The present invention relates to a method and circuit for correcting error in a cache memory, and more particularly to error correction of a control field of a store-in cache memory in a multi-processor system.
In a conventional multi-processor system in which each processor has a store-in cache memory, each cache memory has one of four cache statuses (e.g., "IV", "CE", "CS" and "DE") to maintain a cache coherency.
A cache status "IV" represents that a data in a corresponding line is invalid. A cache status "CE" represents that a data in a corresponding line is coherent with a data stored in a main storage (e.g., "clean"), and that no other cache memory has a copy of the data (e.g., "exclusive"). A cache status "CS" represents that a data in a corresponding line is coherent with a data stored in a main storage (e.g., "clean"), and that any other cache memories (e.g., at least one cache memory) may have a copy of the data (e.g., "shared"). A cache status "DE" represents that a data in a corresponding line is not coherent with a data stored in a main storage (e.g., "dirty"), and that no other cache memory has a copy of the data (e.g., "exclusive").
In the conventional system, when the cache status is "DE", if it is erroneously determined to be "CS" or "CE" because of a fault in the control field, a data representing sole or exclusive information in the system is lost. Thus, because the fault in the store-in cache causes a fault in the main storage, reliability of the control field should be enhanced.
Referring to FIG. 1, a conventional cache memory has a three-bit control field comprising a valid bit (V), a shared bit (S), and a dirty bit (D). The valid bit represents that a data in a corresponding line is valid if the valid bit is active (e.g., V="1"). The shared bit represents that a data in a corresponding line is shared by any other cache memories (e.g., at least one cache memory) if the shared bit is active (e.g., S="1") . The dirty bit represents that a data in a corresponding line is not coherent with a data stored in a main storage (e.g., D="1").
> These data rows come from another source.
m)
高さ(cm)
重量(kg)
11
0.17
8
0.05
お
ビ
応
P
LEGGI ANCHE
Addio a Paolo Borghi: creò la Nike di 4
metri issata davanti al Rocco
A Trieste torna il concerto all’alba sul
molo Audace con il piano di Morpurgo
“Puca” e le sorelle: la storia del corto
The conventional cache memory has cache status "IV" when all bits in the control field are inactivated (e.g., V="0", S="0", and D="0"). The conventional cache memory has cache status "CS" when only the dirty bit is inactivated (e.g., V="1", S="1", and D="0"). The conventional cache memory has cache status "DE" when only the shared bit is inactivated (e.g., V="1", S="0", and D="1"). The conventional cache memory has cache status "CE" when only the valid bit is activated (e.g., V="1", S="0", and D="0").
Referring to FIG. 2, in the conventional cache memory, it is determined whether an error has occurred in the control field in step S901. If any error is detected, then the error is reported to a processor or a diagnostic processor in step S908, and a process is aborted (e.g., the system is shutdown). If no error is detected, then a cache status is determined depending on the control field according to steps S902 through S907.
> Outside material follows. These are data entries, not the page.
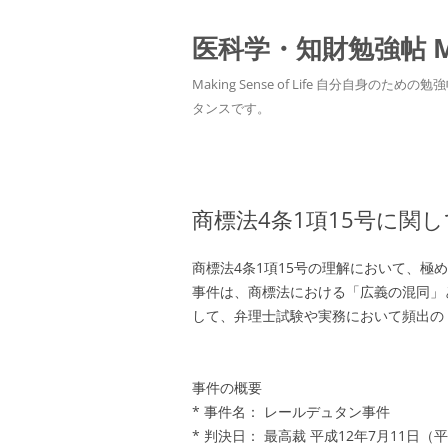
医科学・知財勉強帖 MedS
Making Sense of Life 自分
タンスです。
商標法4条1項15号に関し
商標法4条1項15号の理解において、
事件は、商標法における「広義の混同」
して、弁理士試験や実務において頻出の
事件の概要
* 事件名： レールデュタン事件
* 判決日： 最高裁 平成12年7月11日（平成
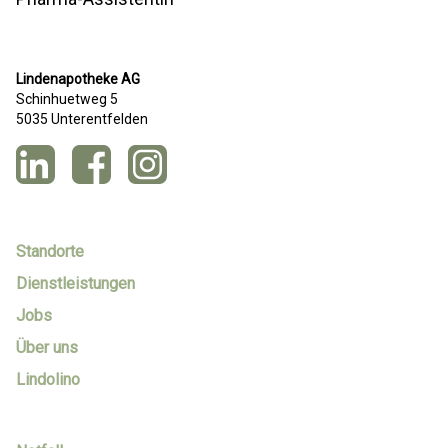
Lindenapotheke AG
Schinhuetweg 5
5035 Unterentfelden
Standorte
Dienstleistungen
Jobs
Über uns
Lindolino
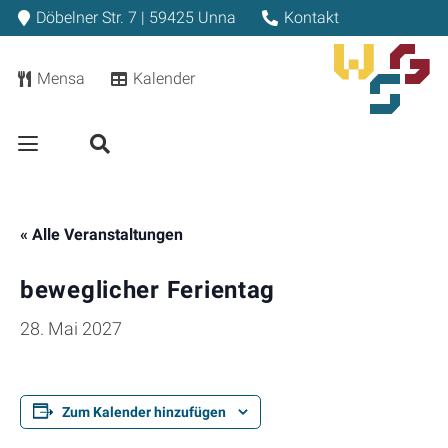
Döbelner Str. 7 | 59425 Unna
Kontakt
Mensa
Kalender
« Alle Veranstaltungen
beweglicher Ferientag
28. Mai 2027
Zum Kalender hinzufügen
However, this conventional cache memory has a problem in that the control field cannot be corrected while error in the control field is detected. For example, when error in the valid bit is detected, the valid bit cannot be corrected based on the shared bit or the dirty bit.
Furthermore, in the conventional cache memory, since error in the control field causes a system shutdown, the system's reliability is decreased.